Embedding Models

Lancy ships four local embedding models, ordered by memory footprint. Picking the right one affects retrieval quality, indexing speed, and hardware requirements.


Models

Model Tier Dims Context Params ~VRAM
all-MiniLM-L6-v2 Nano 384 256 tokens ~22M ~85 MB
nomic-ai/nomic-embed-text-v1 Mini 768 8192 tokens ~137M ~550 MB
intfloat/multilingual-e5-large Medium 1024 512 tokens ~560M ~2.2 GB
BAAI/bge-m3 Large 1024 8192 tokens ~570M ~2.3 GB

All four run fully offline via SentenceTransformer. No API key or internet connection required after the initial model download.


When to use which

all-MiniLM-L6-v2 (Nano) — English only. Use for rapid prototyping, low-resource environments, or when indexing speed matters more than quality. 256-token context means chunks longer than that are silently truncated — keep max_chunk_tokens at or below 256.

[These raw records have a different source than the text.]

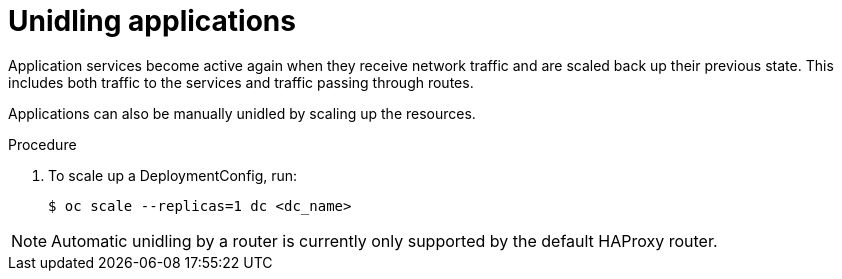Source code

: // Module included in the following assemblies:
//
// * applications/idling-applications.adoc

[id="idle-unidling-applications_{context}"]
= Unidling applications

Application services become active again when they receive network traffic and
are scaled back up their previous state. This includes both traffic to the
services and traffic passing through routes.

Applications can also be manually unidled by scaling up the resources.

.Procedure

. To scale up a DeploymentConfig, run:
+
[source,terminal]
----
$ oc scale --replicas=1 dc <dc_name>
----

[NOTE]
====
Automatic unidling by a router is currently only supported by the default
HAProxy router.
====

nomic-ai/nomic-embed-text-v1 (Mini) — English-focused with reasonable cross-lingual performance. 8192-token context is its standout feature for a model this small. Good default when content and queries are in the same language and GPU memory is limited.

intfloat/multilingual-e5-large (Medium) — 50+ languages, explicitly trained for cross-lingual retrieval. A German query against English documents (or vice versa) works reliably. Solid choice for multilingual corpora where bge-m3's extra weight is not justified.

BAAI/bge-m3 (Large) — Best overall retrieval quality. 100+ languages, 8192-token context, and trained with three retrieval objectives simultaneously (dense, sparse/BM25-like, multi-vector/ColBERT-style). Lancy uses dense retrieval only, but the multi-objective training produces better dense representations than a pure-dense model. Consistently leads multilingual-e5-large on BEIR/MTEB benchmarks. Use this unless hardware is the constraint.


BGE-M3 vs multilingual-e5-large

The two largest models have nearly identical parameter counts (~560–570M), so the choice is not about memory. The differences that matter:

e5-large earns its place as the Medium tier: it is a capable multilingual model, and its 512-token context is a real constraint rather than a flaw.


Context window and chunk size

Each model has a hard context window. Chunks longer than the limit are truncated without warning, degrading retrieval quality silently.

The max_chunk_tokens slider in KB configuration turns red when the value exceeds the selected model's context window — use that as a guardrail.

Model Max safe max_chunk_tokens
all-MiniLM-L6-v2 256
nomic-ai/nomic-embed-text-v1 8192
intfloat/multilingual-e5-large 512
BAAI/bge-m3 8192

The chunk size distribution chart in KB Analytics highlights buckets (in characters) that exceed the model's context window in orange.


Backends

The four models above all use the local backend. Lancy also supports:

Backend Use case
ollama Offload embedding inference to a separate Ollama server (GPU on another machine)
litellm Hosted models via a LiteLLM proxy (e.g., Voyage AI, Cohere)
custom Direct OpenAI-compatible API (OpenAI, Azure OpenAI, self-hosted vLLM)

Switching backends unlocks different model families (e.g., Voyage AI voyage-3-large with 32k context via litellm), but for a fully offline deployment the local backend covers all four tiers.

Image embedding uses a separate dedicated model (Qwen3-VL-Embedding-2B by default) and is configured independently from the text embedding backend.


Changing the model on an existing KB

Changing the embedding model requires a full re-index (reset=True). The vector store dimension is fixed at collection creation time — a dimension mismatch will cause ingestion to fail. Re-indexing discards all existing vectors and rebuilds from the stored document chunks.